It's important in any organisation to document how things are done, that is, the processes, so these can be standardised and used uniformly across the organisation.
Likewise, with any testing including Acceptance Testing, a level of documentation is required to ensure the value of acceptance testing is realised.
By developing test cases, the actual tests and the sequence in which they are run can be captured. Once tests are captured in test cases, a structured way of testing can be conducted, where results can be captured consistently across all tests.
Every test case requires a name, along with a series of tasks which make up that case. The test case must also include details of whether the test to be run from it, has passed or failed the test case.

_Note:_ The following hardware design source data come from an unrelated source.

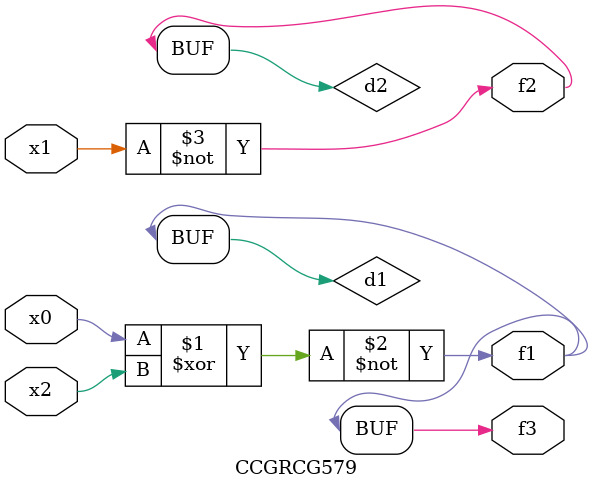
<source format=v>
module CCGRCG579(
	input x0, x1, x2,
	output f1, f2, f3
);

	wire d1, d2, d3;

	xnor (d1, x0, x2);
	nand (d2, x1);
	nor (d3, x1, x2);
	assign f1 = d1;
	assign f2 = d2;
	assign f3 = d1;
endmodule

</source>
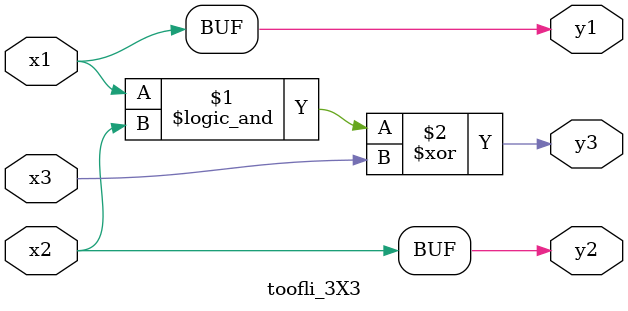
<source format=v>
`timescale 1ns / 1ps

module toofli_3X3(
    input x1,
    input x2,
    input x3,
    output y1,
    output y2,
    output y3
    );
    
    assign y1 = x1;
    assign y2 = x2;
    assign y3 = (x1 && x2) ^ x3;
    
endmodule
</source>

Test case development is not rocket science, it is a simple, easy and effective way to conduct acceptance testing.
One of the simplest applications to use, is the Calculator on Microsoft's Windows operating system. Other operating systems such as those by Apple, Linux and so on, also have simple, easy to use calculator applications, which can be used for this introduction into developing a user acceptance test.
First let's look at what a calculator can do. Some of the things a calculator can do are listed below.

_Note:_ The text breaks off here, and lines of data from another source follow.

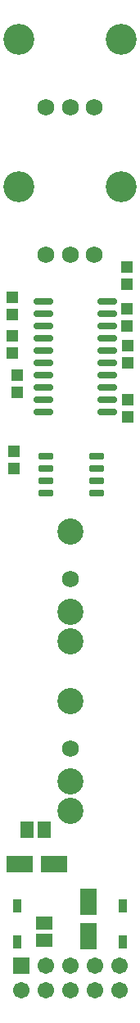
<source format=gts>
G04 Layer_Color=8388736*
%FSLAX25Y25*%
%MOIN*%
G70*
G01*
G75*
%ADD36O,0.08083X0.02965*%
%ADD37R,0.07099X0.11036*%
%ADD38R,0.03556X0.05524*%
G04:AMPARAMS|DCode=39|XSize=29.65mil|YSize=57.21mil|CornerRadius=5.95mil|HoleSize=0mil|Usage=FLASHONLY|Rotation=90.000|XOffset=0mil|YOffset=0mil|HoleType=Round|Shape=RoundedRectangle|*
%AMROUNDEDRECTD39*
21,1,0.02965,0.04532,0,0,90.0*
21,1,0.01776,0.05721,0,0,90.0*
1,1,0.01190,0.02266,0.00888*
1,1,0.01190,0.02266,-0.00888*
1,1,0.01190,-0.02266,-0.00888*
1,1,0.01190,-0.02266,0.00888*
%
%ADD39ROUNDEDRECTD39*%
%ADD40R,0.06509X0.05328*%
%ADD41R,0.05131X0.05131*%
%ADD42R,0.11036X0.07099*%
%ADD43R,0.05328X0.06509*%
%ADD44C,0.06800*%
%ADD45C,0.10642*%
%ADD46C,0.12611*%
%ADD47C,0.06706*%
%ADD48R,0.06706X0.06706*%
D36*
X42500Y243000D02*
D03*
Y248000D02*
D03*
Y253000D02*
D03*
Y258000D02*
D03*
Y263000D02*
D03*
Y268000D02*
D03*
Y273000D02*
D03*
Y278000D02*
D03*
Y283000D02*
D03*
Y288000D02*
D03*
X16500Y243000D02*
D03*
Y248000D02*
D03*
Y253000D02*
D03*
Y258000D02*
D03*
Y263000D02*
D03*
Y268000D02*
D03*
Y273000D02*
D03*
Y278000D02*
D03*
Y283000D02*
D03*
Y288000D02*
D03*
D37*
X35000Y43587D02*
D03*
Y29413D02*
D03*
D38*
X49000Y27217D02*
D03*
Y41783D02*
D03*
X6000Y41783D02*
D03*
Y27217D02*
D03*
D39*
X38335Y210000D02*
D03*
Y215000D02*
D03*
Y220000D02*
D03*
Y225000D02*
D03*
X17665Y210000D02*
D03*
Y215000D02*
D03*
Y220000D02*
D03*
Y225000D02*
D03*
D40*
X17000Y35043D02*
D03*
Y27957D02*
D03*
D41*
X50500Y285043D02*
D03*
Y277957D02*
D03*
X50500Y302043D02*
D03*
Y294957D02*
D03*
X51000Y270043D02*
D03*
Y262957D02*
D03*
X4000Y282457D02*
D03*
Y289543D02*
D03*
Y266957D02*
D03*
Y274043D02*
D03*
X51000Y248043D02*
D03*
Y240957D02*
D03*
X6000Y258043D02*
D03*
Y250957D02*
D03*
X4500Y219957D02*
D03*
Y227043D02*
D03*
D42*
X6913Y59000D02*
D03*
X21087D02*
D03*
D43*
X9957Y73000D02*
D03*
X17043D02*
D03*
D44*
X27500Y106000D02*
D03*
Y366941D02*
D03*
X17658D02*
D03*
X37343D02*
D03*
X27500Y175000D02*
D03*
Y306941D02*
D03*
X17658D02*
D03*
X37343D02*
D03*
D45*
X27500Y125370D02*
D03*
Y92693D02*
D03*
Y80488D02*
D03*
Y194370D02*
D03*
Y161693D02*
D03*
Y149488D02*
D03*
D46*
X48366Y394500D02*
D03*
X6634D02*
D03*
X48366Y334500D02*
D03*
X6634D02*
D03*
D47*
X47500Y7500D02*
D03*
Y17500D02*
D03*
X37500Y7500D02*
D03*
Y17500D02*
D03*
X27500Y7500D02*
D03*
Y17500D02*
D03*
X17500Y7500D02*
D03*
Y17500D02*
D03*
X7500Y7500D02*
D03*
D48*
Y17500D02*
D03*
M02*

</source>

• Add two numbers together
• Subtract a number from another number
• Divide a number by another number
• Multiply two numbers together
• Store a number in memory
• Clear the memory
• Partially clear a calculation
• Cancel a calculation
• Determine the square root of a number
• Determine a percentage of a number
There are of course many more features available, however in a UAT, we will only test a subset of these features, typically focussing on the common ones.